Monica Bellucci is Maria Callas in London for one night only, reading the opera singer's letters directed by Tom Volf.
She charmed Daniel Craig's pants off in Spectre, was rather bored in the Matrix, and accompanied Christ to the cross in The Passion Of The Christ. A sex symbol in the 90s and noughties, now she is Maria Callas in her one-night-only West End debut. An icon plays an icon, both with colossal reputations they can't shake.
Directed by Tom Volf, the piece has been touring for a few years internationally. Callas becomes a sensitive, soft-spoken diva through Bellucci as we hear of her scandals, romances, affairs, and underlying grief through her letters.

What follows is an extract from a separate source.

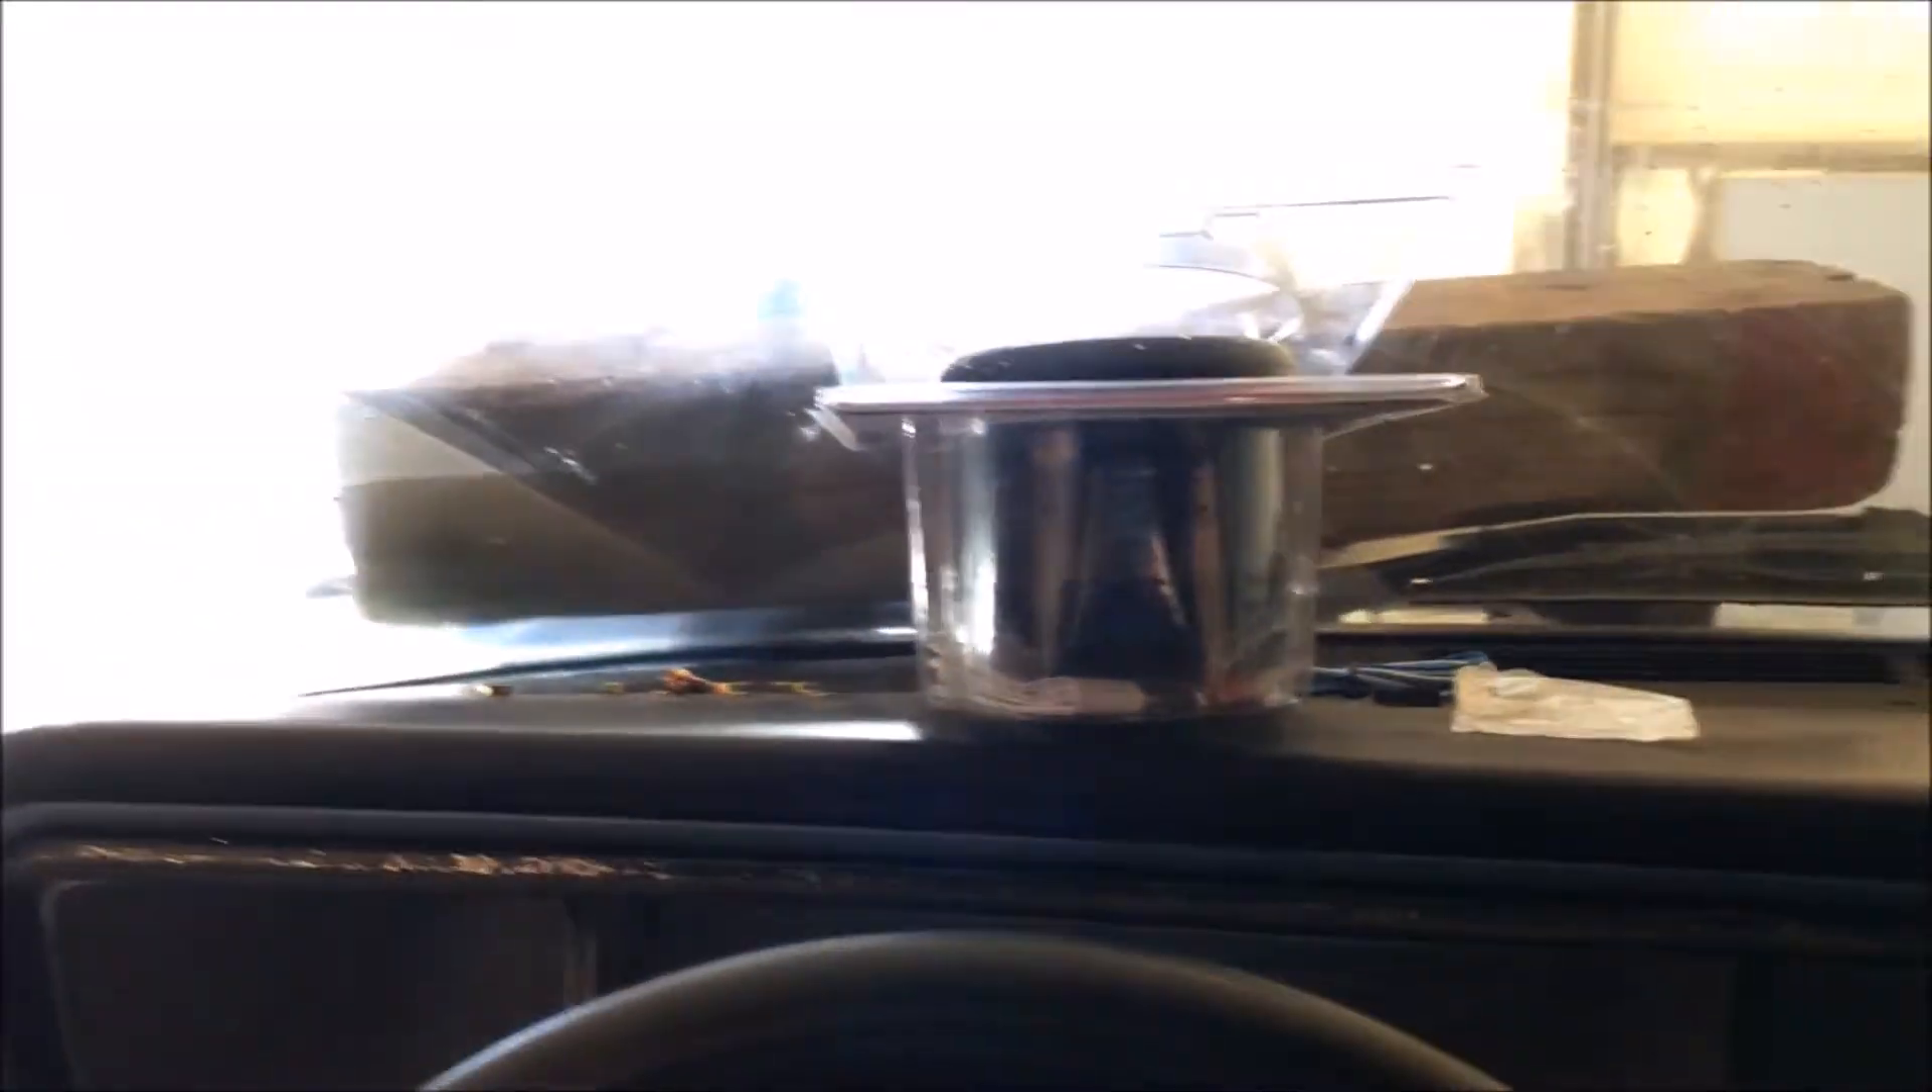Still got a tachometer right here sitting on the dash I'm gonna install that yet.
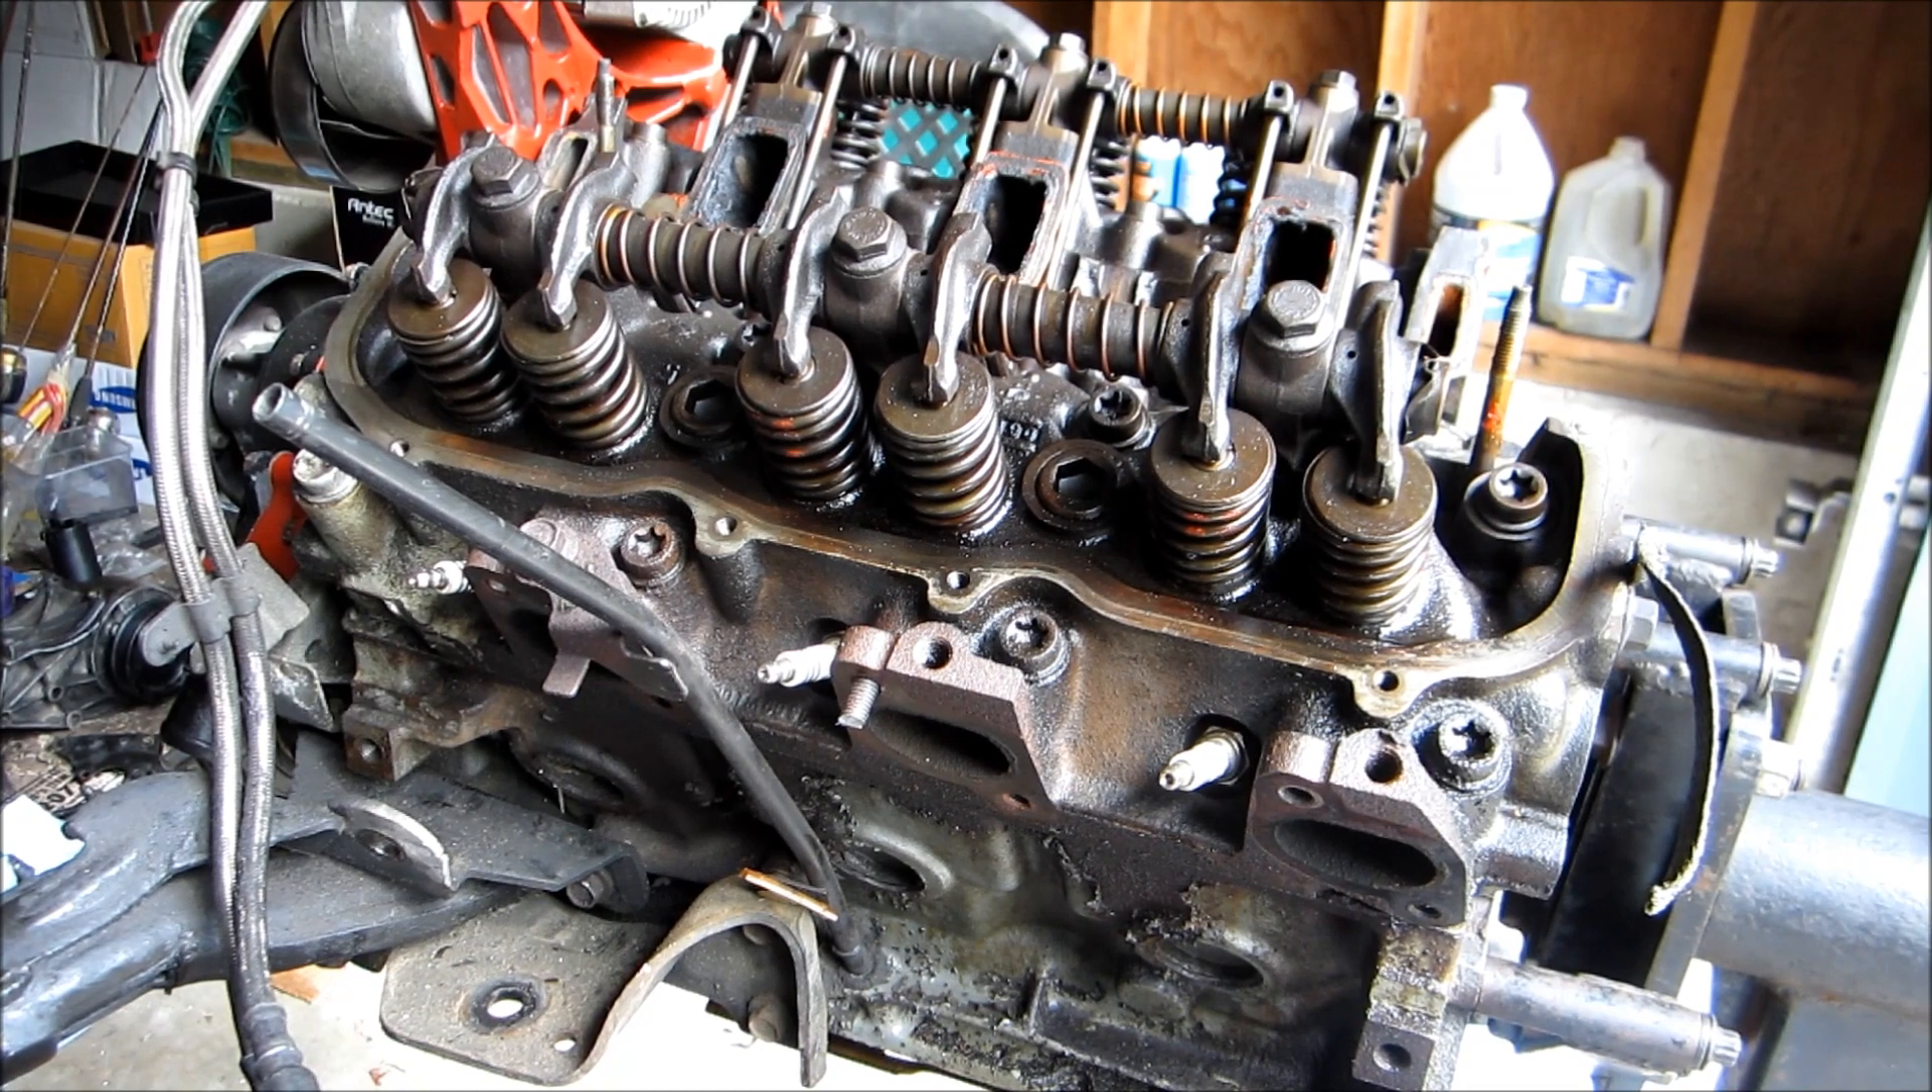We have just the cylinder heads left to take off.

She introduces the woman behind the controversial voice. From the troubled relationship with her mother and the psychological violence she used on her to her romantic disappointments, we discover a strong and driven artist. Her battles ranged from an ugly divorce - at a time when the concept was still foreign - to a ceaseless war against the press.
Depicted as a "tigress" and a temperamental prima donna, she comes off as a deeply wronged human being, used by the industry as well as her lovers. Volf gives La Divina a chance to settle the score with Letters and Memoirs, but the whole project - albeit striking - feels rather surface and might be slightly difficult to follow with no prior knowledge of Callas.
A sofa modelled on the singer's own and a gramophone are her only stage companions while projections fill the void. Volf has Callas's messages appear in her flourishing handwriting while Bellucci sits or stands or lies placidly downstage. She fills the room effortlessly, clothed in a dress owned by Callas herself, remaining imperious through sadness and pain.
The Italian star performs in English, her accent thick but flowing but for a few hiccups. The foreign inflection imparts more than a few odd pauses that break her sentences in curious places, but it's overall impressive (English is, after all, not Bellucci's first or even second language).
Enveloped by darkness and surrounded by roses on the Phantom's stage (how poetic to perform the words of a real-life opera singer on the same boards as a fictional one's), Bellucci looks as lonely as Callas felt. Mostly, we learn of the dedication to her artistry and her paranoia that nobody was supportive of her choices.
A few famous names appear as the addressees to her letters, like Grace Kelly and Pier Paolo Pasolini, while others become stable figures in Callas's life. She seeks the constant approval of Spanish soprano Elvira de Hidalgo, mentor and friend, while she shares indiscretions with writer, socialite, and prominent gossip columnist Elsa Maxwell.
Volf moves Bellucci very little and delicately, with warm but sharp spotlights locking her into place. Maria Callas: Letters & Memoirs is his latest venture to preserve the opera singer's legacy after an eponymous book, a film (Maria by Callas), and the Maria Callas Endowment Fund.
All in all, the piece is an excellent memorial of the diva, but feels a bit tight on the shoulders; it's difficult to paint an entire existence in an hour and twenty minutes. Bellucci is exquisite as she stands, statuesque, in a chignon, looking up from her eyelashes, but isn't too convincing in the long run. It's a vanity project, but a respectable one.